Re: ported application having performance issues

"Joshua D. Drake"
> Thank you very much in advance for any pointers you can
> provide.  And, if this is the wrong forum for this question,
> please let me know and I'll ask it elsewhere.

I think you may want to increase your statistics_target plus make sure
you are running analyze. explain anaylze would do.


Joshua D. Drake

Re: ported application having performance issues

Tom Lane
John Mendenhall <john@surfutopia.net> writes:
>  Merge Join  (cost=4272.84..4520.82 rows=1230 width=21) (actual time=3998.771..4603.739 rows=699 loops=1)
>    Merge Cond: ("outer".contact_id = "inner".id)
>    ->  Index Scan using lead_requests_contact_id_idx on lead_requests lr  (cost=0.00..74.09 rows=1435 width=21)
(actualtime=0.070..22.431 rows=1430 loops=1) 
>    ->  Sort  (cost=4272.84..4352.28 rows=31775 width=11) (actual time=3998.554..4130.067 rows=32640 loops=1)
>          Sort Key: c.id
>          ->  Seq Scan on contacts c  (cost=0.00..1896.77 rows=31775 width=11) (actual time=0.040..326.135 rows=32501
>                Filter: (partner_id IS NULL)

#### Collected data:
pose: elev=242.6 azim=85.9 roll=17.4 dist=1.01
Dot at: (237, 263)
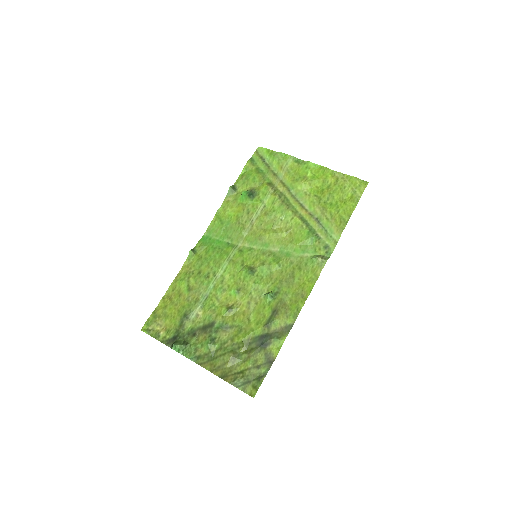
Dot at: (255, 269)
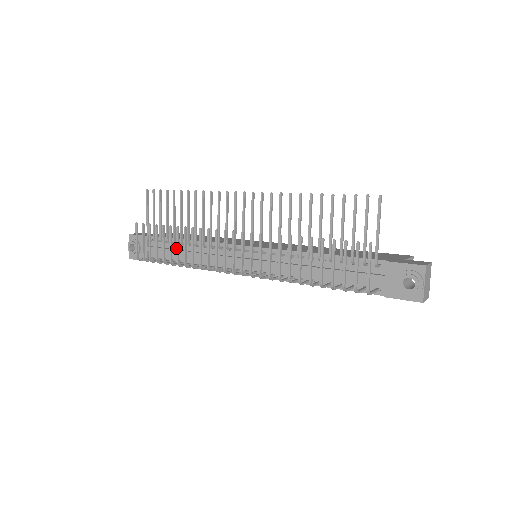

#### Challenge:
Write the next part of the thread about the ported application's performance issues, picking up after its final line.

#### Answer to the problem:
>  Total runtime: 4611.323 ms

Hmm ... even on a SPARC, it doesn't seem like it should take 4 seconds
to sort 30000 rows.  You can certainly see that the planner is not
expecting that (it's estimating a sort cost comparable to the scan cost,
which if true would put this in the sub-second ballpark).

Does increasing sort_mem help?

Have you considered using some other datatype than "numeric" for your
keys?  Numeric may be fast on Oracle but it's not amazingly fast on
Postgres.  bigint would be better, if you don't really need 38 digits;
if you do, I'd be inclined to think about plain char or varchar keys.

            regards, tom lane

Re: ported application having performance issues

John Mendenhall
pgsql performance gurus,

I truly appreciate the suggestions provided.

I have tried each one separately to determine the
best fit.  I have included results for each suggestion.
I have also included my entire postgresql.conf file so
you can see our base configuration.
Each result is based on an in-session variable setting,
so it only affected the current session.

(1) Increase the default_statistics_target,
run vacuum, analyze on each table for each setting

The default setting is 10.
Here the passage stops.